Now combine the results from both integrals: \[\ln(2) + \ln\left(\frac{1}{2}\right). \]Using the property of logarithms \(\ln(a) + \ln(b) = \ln(ab)\), combine: \[\ln(2) + \ln\left(\frac{1}{2}\right) = \ln(2 \times \frac{1}{2}) = \ln(1) = 0. \]

Conclusion

The evaluated value of the given expression \(\int_{5}^{10} \frac{d t}{t} - \int_{5x}^{10x} \frac{d t}{t}\) is \(0\). This result illustrates that the two integrals cancel each other exactly regardless of \(x\).

Key concepts

Integral Properties

Integral properties are essential tools when working with definite integrals. They help simplify complex expressions by using known rules about how integrals behave. One key property is the linearity of the integral, which involves the sum of integrals:

• For two functions, \(f(t)\) and \(g(t)\), the rule \(\int (f(t) + g(t)) \, dt = \int f(t) \, dt + \int g(t) \, dt\).

Another important property is the ability to reverse the limits of integration, which changes the sign of the integral:

• \(\int_{a}^{b} f(t) \, dt = -\int_{b}^{a} f(t) \, dt\).

Using these properties can significantly simplify the process of evaluating integrals by allowing you to adjust the integral expressions in ways that make them easier to compute.

Logarithm Rules

Logarithm rules are powerful tools for simplifying expressions involving logs, especially when dealing with integrals where the functions take the form of \(\frac{1}{t}\). The main rules to keep in mind are:

• The product rule: \( \ln(a) + \ln(b) = \ln(ab) \).
• The quotient rule: \( \ln(a) - \ln(b) = \ln\left(\frac{a}{b}\right) \).
• The power rule: \( \ln(a^b) = b \cdot \ln(a) \).

In the context of definite integrals, especially those resulting in logarithmic expressions, these rules help combine or simplify the final results, leading to easier computations.

Antiderivative

The antiderivative represents the most general form of a function whose derivative is the given function. In the context of integrals, finding the antiderivative is a crucial step in solving definite integrals. For the function \(\frac{1}{t}\), the antiderivative is \(\ln|t| + C\), where \(C\) is the arbitrary constant of integration.

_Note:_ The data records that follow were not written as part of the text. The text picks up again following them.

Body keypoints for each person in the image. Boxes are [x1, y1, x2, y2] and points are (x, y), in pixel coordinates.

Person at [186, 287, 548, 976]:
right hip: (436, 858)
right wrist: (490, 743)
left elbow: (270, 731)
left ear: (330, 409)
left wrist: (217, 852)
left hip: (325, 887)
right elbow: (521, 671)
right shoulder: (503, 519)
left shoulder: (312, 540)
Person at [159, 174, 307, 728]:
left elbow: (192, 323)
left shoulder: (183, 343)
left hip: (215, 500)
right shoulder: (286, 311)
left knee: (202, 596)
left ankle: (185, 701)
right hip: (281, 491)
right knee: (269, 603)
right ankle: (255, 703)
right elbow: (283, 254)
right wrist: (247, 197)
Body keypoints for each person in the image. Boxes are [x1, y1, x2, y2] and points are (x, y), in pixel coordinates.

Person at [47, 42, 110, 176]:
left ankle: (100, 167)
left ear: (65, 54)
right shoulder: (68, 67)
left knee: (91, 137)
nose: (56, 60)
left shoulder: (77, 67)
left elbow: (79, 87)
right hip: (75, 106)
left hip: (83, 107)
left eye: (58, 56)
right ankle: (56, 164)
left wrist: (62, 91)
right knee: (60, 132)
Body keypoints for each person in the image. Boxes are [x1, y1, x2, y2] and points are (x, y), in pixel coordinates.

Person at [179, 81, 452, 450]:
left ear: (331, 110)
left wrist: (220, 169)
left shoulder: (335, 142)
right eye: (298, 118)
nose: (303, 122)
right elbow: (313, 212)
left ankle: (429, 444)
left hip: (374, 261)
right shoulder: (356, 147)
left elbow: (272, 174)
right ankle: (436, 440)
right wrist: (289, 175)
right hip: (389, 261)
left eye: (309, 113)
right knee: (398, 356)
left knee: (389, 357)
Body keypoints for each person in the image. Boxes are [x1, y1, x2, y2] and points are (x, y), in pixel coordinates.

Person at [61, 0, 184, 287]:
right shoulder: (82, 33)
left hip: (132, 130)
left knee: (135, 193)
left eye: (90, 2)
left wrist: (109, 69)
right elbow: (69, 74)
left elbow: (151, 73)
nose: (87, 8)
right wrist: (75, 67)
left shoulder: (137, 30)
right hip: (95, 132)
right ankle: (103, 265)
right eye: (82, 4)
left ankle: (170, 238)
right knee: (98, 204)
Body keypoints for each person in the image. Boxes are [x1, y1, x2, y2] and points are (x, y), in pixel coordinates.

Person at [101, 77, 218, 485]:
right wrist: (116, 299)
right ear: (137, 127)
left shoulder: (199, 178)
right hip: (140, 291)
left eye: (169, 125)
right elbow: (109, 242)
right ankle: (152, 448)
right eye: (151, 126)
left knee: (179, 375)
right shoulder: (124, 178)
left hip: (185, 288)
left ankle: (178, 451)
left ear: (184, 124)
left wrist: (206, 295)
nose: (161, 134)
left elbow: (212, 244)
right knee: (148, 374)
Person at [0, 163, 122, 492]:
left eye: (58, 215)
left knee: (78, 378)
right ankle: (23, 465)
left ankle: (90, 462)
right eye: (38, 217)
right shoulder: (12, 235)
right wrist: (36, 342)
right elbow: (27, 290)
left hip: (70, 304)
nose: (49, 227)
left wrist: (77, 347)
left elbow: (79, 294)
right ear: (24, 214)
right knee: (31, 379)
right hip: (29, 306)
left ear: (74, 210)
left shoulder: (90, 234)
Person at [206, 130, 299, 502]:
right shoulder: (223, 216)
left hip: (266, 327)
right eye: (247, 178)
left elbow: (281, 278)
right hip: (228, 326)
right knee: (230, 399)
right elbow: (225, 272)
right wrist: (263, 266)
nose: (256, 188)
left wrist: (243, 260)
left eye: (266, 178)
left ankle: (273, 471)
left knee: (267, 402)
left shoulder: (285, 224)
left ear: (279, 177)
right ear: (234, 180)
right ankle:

When evaluating definite integrals, however, the constant \(C\) cancels out in the solution, so it's not explicitly required. Understanding the concept of the antiderivative is key when applying the fundamental theorem of calculus to compute the value of a definite integral from its limits.

Evaluating Definite Integrals

Evaluating definite integrals involves finding the difference between the values of the antiderivative at two points. This process is based on the fundamental theorem of calculus. The steps generally include:

• Finding the antiderivative of the integrand.
• Substituting the upper and lower bounds into the antiderivative function and calculating the difference.

For the given integrals, this boils down to computing expressions like \([\ln|t|]_{a}^{b} = \ln|b| - \ln|a|\). This simplifies further using logarithm rules.

The remarkable part of definite integrals is how they can cancel each other out or add up, as seen in the original exercise, which resulted in zero due to the subtraction and addition properties of the integrals used.